● **Information supplied**:
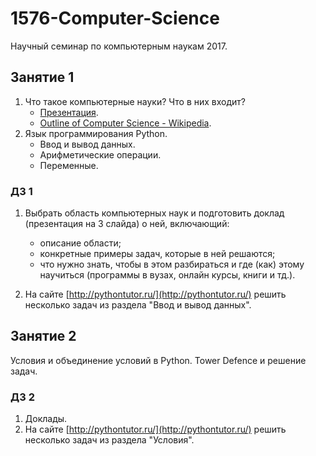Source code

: # 1576-Computer-Science

Научный семинар по компьютерным наукам 2017.

## Занятие 1

1. Что такое компьютерные науки? Что в них входит?
   - [Презентация](https://github.com/roctbb/1576-Computer-Science/raw/master/%D0%9D%D0%98%D0%A1%20%D0%98%D0%A2%20-%20%D0%B7%D0%B0%D0%BD%D1%8F%D1%82%D0%B8%D0%B5%201.pdf).
   - [Outline of Computer Science - Wikipedia](https://en.wikipedia.org/wiki/Outline_of_computer_science).
2. Язык программирования Python.
   - Ввод и вывод данных.
   - Арифметические операции.
   - Переменные.
   
### ДЗ 1

1. Выбрать область компьютерных наук и подготовить доклад (презентация на 3 слайда) о ней, включающий:
   - описание области;
   - конкретные примеры задач, которые в ней решаются;
   - что нужно знать, чтобы в этом разбираться и где (как) этому научиться (программы в вузах, онлайн курсы, книги и тд.).
   
2. На сайте [http://pythontutor.ru/](http://pythontutor.ru/) решить несколько задач из раздела "Ввод и вывод данных".

## Занятие 2

Условия и объединение условий в Python. Tower Defence и решение задач.

### ДЗ 2

1. Доклады.
2. На сайте [http://pythontutor.ru/](http://pythontutor.ru/) решить несколько задач из раздела "Условия".


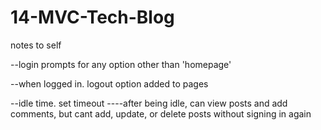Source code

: # 14-MVC-Tech-Blog


notes to self

--login prompts for any option other than 'homepage'

--when logged in. logout option added to pages

--idle time. set timeout
----after being idle, can view posts and add comments, but cant add, update, or delete posts without signing in again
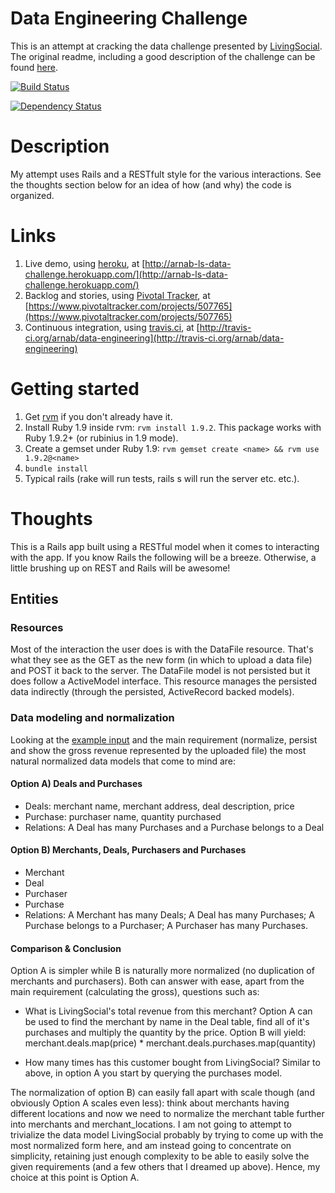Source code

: # Data Engineering Challenge
This is an attempt at cracking the data challenge presented by [LivingSocial](http://corporate.livingsocial.com/careersoverview). The original readme, including a good description of the challenge can be found [here](https://github.com/lschallenges/data-engineering/blob/master/README.markdown).

[![Build Status](https://secure.travis-ci.org/arnab/data-engineering.png?branch=master)](http://travis-ci.org/arnab/data-engineering)

[![Dependency Status](https://gemnasium.com/arnab/data-engineering.png)](https://gemnasium.com/arnab/data-engineering)

# Description
My attempt uses Rails and a RESTfult style for the various interactions. See the thoughts section below for an idea of how (and why) the code is organized.

# Links
1. Live demo, using [heroku](http://www.heroku.com), at [http://arnab-ls-data-challenge.herokuapp.com/](http://arnab-ls-data-challenge.herokuapp.com/)
1. Backlog and stories, using [Pivotal Tracker](https://www.pivotaltracker.com), at [https://www.pivotaltracker.com/projects/507765](https://www.pivotaltracker.com/projects/507765)
1. Continuous integration, using [travis.ci](http://travis-ci.org), at [http://travis-ci.org/arnab/data-engineering](http://travis-ci.org/arnab/data-engineering)

# Getting started
1. Get [rvm](http://beginrescueend.com/) if you don't already have it.
1. Install Ruby 1.9 inside rvm: `rvm install 1.9.2`. This package works with Ruby 1.9.2+ (or rubinius in 1.9 mode).
1. Create a gemset under Ruby 1.9: `rvm gemset create <name> && rvm use 1.9.2@<name>`
1. `bundle install`
1. Typical rails (rake will run tests, rails s will run the server etc. etc.).

# Thoughts
This is a Rails app built using a RESTful model when it comes to interacting with the app. If you know Rails the following will be a breeze. Otherwise, a little brushing up on REST and Rails will be awesome!

## Entities

### Resources
Most of the interaction the user does is with the DataFile resource. That's what they see as the GET as the new form (in which to upload a data file) and POST it back to the server. The DataFile model is not persisted but it does follow a ActiveModel interface. This resource manages the persisted data indirectly (through the persisted, ActiveRecord backed models).

### Data modeling and normalization
Looking at the [example input](https://raw.github.com/lschallenges/data-engineering/master/example_input.tab) and the main requirement (normalize, persist and show the gross revenue represented by the uploaded file) the most natural normalized data models that come to mind are:

#### Option A) Deals and Purchases
  * Deals: merchant name, merchant address, deal description, price
  * Purchase: purchaser name, quantity purchased
  * Relations: A Deal has many Purchases and a Purchase belongs to a Deal

#### Option B) Merchants, Deals, Purchasers and Purchases
  * Merchant
  * Deal
  * Purchaser
  * Purchase
  * Relations: A Merchant has many Deals; A Deal has many Purchases; A Purchase belongs to a Purchaser; A Purchaser has many Purchases.

#### Comparison & Conclusion
Option A is simpler while B is naturally more normalized (no duplication of merchants and purchasers). Both can answer with ease, apart from the main requirement (calculating the gross), questions such as:

  * What is LivingSocial's total revenue from this merchant? Option A can be used to find the merchant by name in the Deal table, find all of it's purchases and multiply the quantity by the price. Option B will yield: merchant.deals.map(price) * merchant.deals.purchases.map(quantity)

  * How many times has this customer bought from LivingSocial? Similar to above, in option A you start by querying the purchases model.

The normalization of option B) can easily fall apart with scale though (and obviously Option A scales even less): think about merchants having different locations and now we need to normalize the merchant table further into merchants and merchant_locations. I am not going to attempt to trivialize the data model LivingSocial probably by trying to come up with the most normalized form here, and am instead going to concentrate on simplicity, retaining just enough complexity to be able to easily solve the given requirements (and a few others that I dreamed up above). Hence, my choice at this point is Option A.
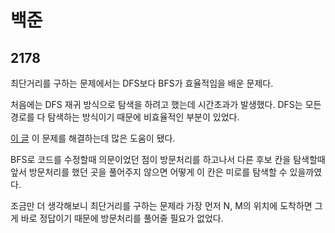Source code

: # 백준

## 2178

최단거리를 구하는 문제에서는 DFS보다 BFS가 효율적임을 배운 문제다.

처음에는 DFS 재귀 방식으로 탐색을 하려고 했는데 시간초과가 발생했다. DFS는 모든 경로를 다 탐색하는 방식이기 때문에 비효율적인 부분이 있었다.

[이 글](https://www.acmicpc.net/board/view/25832) 이 문제를 해결하는데 많은 도움이 됐다.

BFS로 코드를 수정할때 의문이었던 점이 방문처리를 하고나서 다른 후보 칸을 탐색할때 앞서 방문처리를 했던 곳을 풀어주지 않으면 어떻게 이 칸은 미로를 탐색할 수 있을까였다.

조금만 더 생각해보니 최단거리를 구하는 문제라 가장 먼저 N, M의 위치에 도착하면 그게 바로 정답이기 때문에 방문처리를 풀어줄 필요가 없었다.

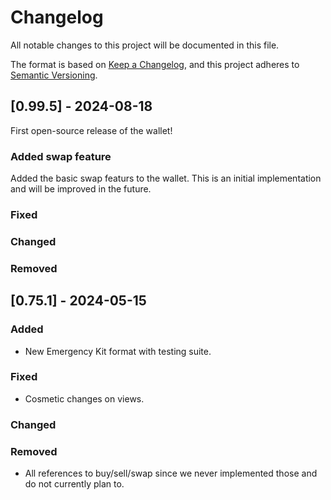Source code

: # Changelog

All notable changes to this project will be documented in this file.

The format is based on [Keep a Changelog](https://keepachangelog.com/en/1.1.0/),
and this project adheres to [Semantic Versioning](https://semver.org/spec/v2.0.0.html).

## [0.99.5] - 2024-08-18

First open-source release of the wallet!

### Added swap feature

Added the basic swap featurs to the wallet. This is an initial implementation and will be improved in the future.


### Fixed


### Changed


### Removed


## [0.75.1] - 2024-05-15

### Added

- New Emergency Kit format with testing suite.

### Fixed

- Cosmetic changes on views.

### Changed



### Removed

- All references to buy/sell/swap since we never implemented those and do not currently plan to.

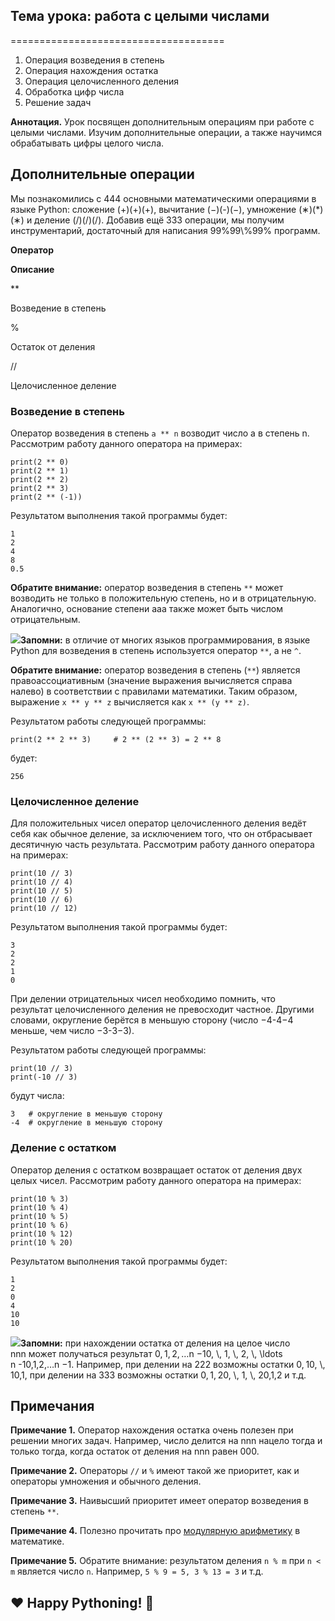 ## Тема урока: работа с целыми числами  
=====================================

1.  Операция возведения в степень
2.  Операция нахождения остатка
3.  Операция целочисленного деления
4.  Обработка цифр числа
5.  Решение задач

**Аннотация.** Урок посвящен дополнительным операциям при работе с целыми числами. Изучим дополнительные операции, а также научимся обрабатывать цифры целого числа.

Дополнительные операции
-----------------------

Мы познакомились с 444 основными математическими операциями в языке Python: сложение (+)(+)(+), вычитание (−)(-)(−), умножение (∗)(\*)(∗) и деление (/)(/)(/). Добавив ещё 333 операции, мы получим инструментарий, достаточный для написания 99%99\\%99% программ.

**Оператор**

**Описание**

\*\*

Возведение в степень

%

Остаток от деления

//

Целочисленное деление

### Возведение в степень

Оператор возведения в степень `a ** n` возводит число a в степень n. Рассмотрим работу данного оператора на примерах:

    print(2 ** 0)
    print(2 ** 1)
    print(2 ** 2)
    print(2 ** 3)
    print(2 ** (-1))

Результатом выполнения такой программы будет:

    1
    2
    4
    8
    0.5

**Обратите внимание:** оператор возведения в степень `**` может возводить не только в положительную степень, но и в отрицательную. Аналогично, основание степени aaa также может быть числом отрицательным. 

![](https://ucarecdn.com/3d090441-07c7-4fc0-8b3c-92d4a825cb7c/)**Запомни:** в отличие от многих языков программирования, в языке Python для возведения в степень используется оператор `**`, а не `^`.

**Обратите внимание:** оператор возведения в степень (`**`) является правоассоциативным (значение выражения вычисляется справа налево) в соответствии с правилами математики. Таким образом, выражение `x ** y ** z` вычисляется как `x ** (y ** z)`.

Результатом работы следующей программы:

    print(2 ** 2 ** 3)     # 2 ** (2 ** 3) = 2 ** 8

будет:

    256

### Целочисленное деление

Для положительных чисел оператор целочисленного деления ведёт себя как обычное деление, за исключением того, что он отбрасывает десятичную часть результата. Рассмотрим работу данного оператора на примерах:

    print(10 // 3)
    print(10 // 4)
    print(10 // 5)
    print(10 // 6)
    print(10 // 12)

Результатом выполнения такой программы будет:

    3
    2
    2
    1
    0

При делении отрицательных чисел необходимо помнить, что результат целочисленного деления не превосходит частное. Другими словами, округление берётся в меньшую сторону (число −4\-4−4 меньше, чем число −3\-3−3).

Результатом работы следующей программы:

    print(10 // 3)
    print(-10 // 3)

будут числа:

    3   # округление в меньшую сторону
    -4  # округление в меньшую сторону

### Деление с остатком

Оператор деления с остатком возвращает остаток от деления двух целых чисел. Рассмотрим работу данного оператора на примерах:

    print(10 % 3)
    print(10 % 4)
    print(10 % 5)
    print(10 % 6)
    print(10 % 12)
    print(10 % 20)

Результатом выполнения такой программы будет:

    1
    2
    0
    4 
    10
    10

![](https://ucarecdn.com/a982a1c9-3744-4293-9a0b-a4ca5ebe9eff/)**Запомни:** при нахождении остатка от деления на целое число nnn может получаться результат 0, 1, 2, …n −10, \\, 1, \\, 2, \\, \\ldots n -10,1,2,…n −1. Например, при делении на 222 возможны остатки 0, 10, \\, 10,1, при делении на 333 возможны остатки 0, 1, 20, \\, 1, \\, 20,1,2 и т.д.

Примечания
----------

**Примечание 1.** Оператор нахождения остатка очень полезен при решении многих задач. Например, число делится на nnn нацело тогда и только тогда, когда остаток от деления на nnn равен 000.

**Примечание 2.** Операторы `//` и `%` имеют такой же приоритет, как и операторы умножения и обычного деления.

**Примечание 3.** Наивысший приоритет имеет оператор возведения в степень `**`.

**Примечание 4.** Полезно прочитать про [модулярную арифметику](https://ru.wikipedia.org/wiki/%D0%A1%D1%80%D0%B0%D0%B2%D0%BD%D0%B5%D0%BD%D0%B8%D0%B5_%D0%BF%D0%BE_%D0%BC%D0%BE%D0%B4%D1%83%D0%BB%D1%8E) в математике.

**Примечание 5.** Обратите внимание: результатом деления `n % m` при `n < m` является число `n`. Например, `5 % 9 = 5, 3 % 13 = 3` и т.д.

❤️ Happy Pythoning! 🐍
----------------------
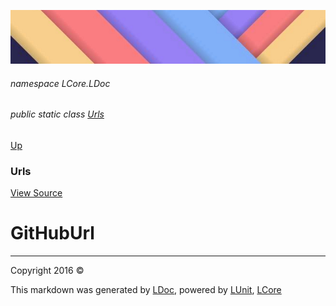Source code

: ![](../Content/LDoc-banner-small.png "")

###### namespace LCore.LDoc

###### public static class [Urls](Urls.md)
[Up](Urls.md)

### Urls
[View Source](../LDoc.cs)

# GitHubUrl



---

Copyright 2016 &copy; [](../../README.md) [](../../TableOfContents.md)

This markdown was generated by [LDoc](https://github.com/CodeSingularity/LDoc), powered by [LUnit](https://github.com/CodeSingularity/LUnit), [LCore](https://github.com/CodeSingularity/LCore)
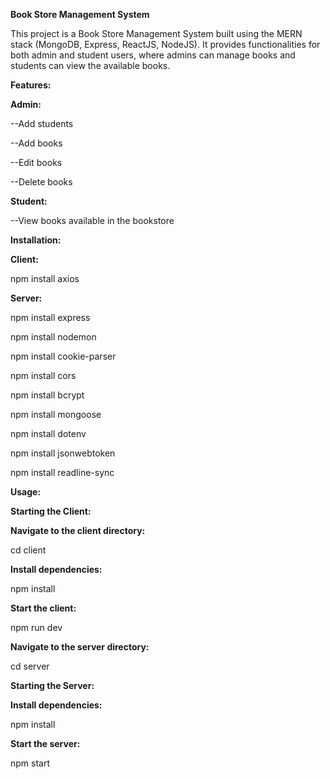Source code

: **Book Store Management System**


This project is a Book Store Management System built using the MERN stack (MongoDB, Express, ReactJS, NodeJS). It provides functionalities for both admin and student users, where admins can manage books and students can view the available books.


**Features:**

**Admin:**


--Add students


--Add books


--Edit books


--Delete books


**Student:**

--View books available in the bookstore


**Installation:**


**Client:**


npm install axios


**Server:**


npm install express


npm install nodemon


npm install cookie-parser


npm install cors


npm install bcrypt


npm install mongoose


npm install dotenv


npm install jsonwebtoken


npm install readline-sync



**Usage:**


**Starting the Client:**


**Navigate to the client directory:**


cd client


**Install dependencies:**


npm install


**Start the client:**

npm run dev

**Navigate to the server directory:**

cd server

**Starting the Server:**

**Install dependencies:**

npm install

**Start the server:**

npm start
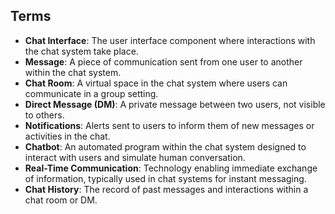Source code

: ## Terms

- **Chat Interface**: The user interface component where interactions with the chat system take place.
- **Message**: A piece of communication sent from one user to another within the chat system.
- **Chat Room**: A virtual space in the chat system where users can communicate in a group setting.
- **Direct Message (DM)**: A private message between two users, not visible to others.
- **Notifications**: Alerts sent to users to inform them of new messages or activities in the chat.
- **Chatbot**: An automated program within the chat system designed to interact with users and simulate human conversation.
- **Real-Time Communication**: Technology enabling immediate exchange of information, typically used in chat systems for instant messaging.
- **Chat History**: The record of past messages and interactions within a chat room or DM.

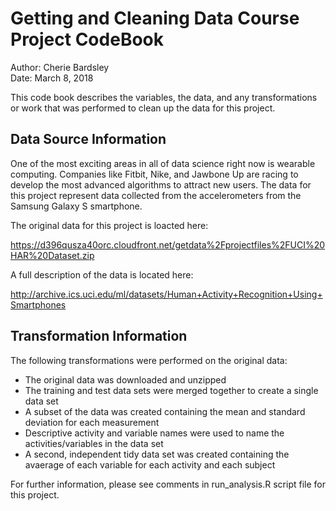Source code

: # Getting and Cleaning Data Course Project CodeBook
Author:  Cherie Bardsley  
Date:  March 8, 2018  


This code book describes the variables, the data, and any transformations or work that was performed to clean up the data for this project. 


## Data Source Information
One of the most exciting areas in all of data science right now is wearable computing. Companies like Fitbit, Nike, and Jawbone Up are racing to develop the most advanced algorithms to attract new users. The data for this project represent data collected from the accelerometers from the Samsung Galaxy S smartphone.

The original data for this project is loacted here:

https://d396qusza40orc.cloudfront.net/getdata%2Fprojectfiles%2FUCI%20HAR%20Dataset.zip

A full description of the data is located here:

http://archive.ics.uci.edu/ml/datasets/Human+Activity+Recognition+Using+Smartphones


## Transformation Information

The following transformations were performed on the original data:
  * The original data was downloaded and unzipped
  * The training and test data sets were merged together to create a single data set
  * A subset of the data was created containing the mean and standard deviation for each measurement
  * Descriptive activity and variable names were used to name the activities/variables in the data set
  * A second, independent tidy data set was created containing the avaerage of each variable for each activity and each subject

For further information, please see comments in run_analysis.R script file for this project.
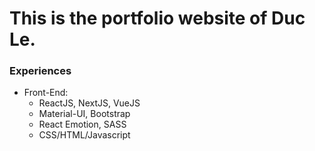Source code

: # This is the portfolio website of Duc Le.


### Experiences

- Front-End: 
  - ReactJS, NextJS, VueJS
  - Material-UI, Bootstrap
  - React Emotion, SASS
  - CSS/HTML/Javascript

  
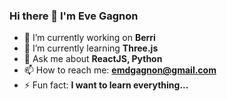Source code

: ### Hi there 👋 I'm Eve Gagnon

- 🔭 I’m currently working on <b>Berri</b>
- 🌱 I’m currently learning <b>Three.js</b>
- 💬 Ask me about <b>ReactJS, Python</b>
- 📫 How to reach me: <b>emdgagnon@gmail.com</b>
- ⚡ Fun fact: <b>I want to learn everything...</b>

● **What you will do**:
How many lines in the material above contain the string "решить"? Matches must have the same capitalization. Reply with the number only.

● **Result of this exercise**:
2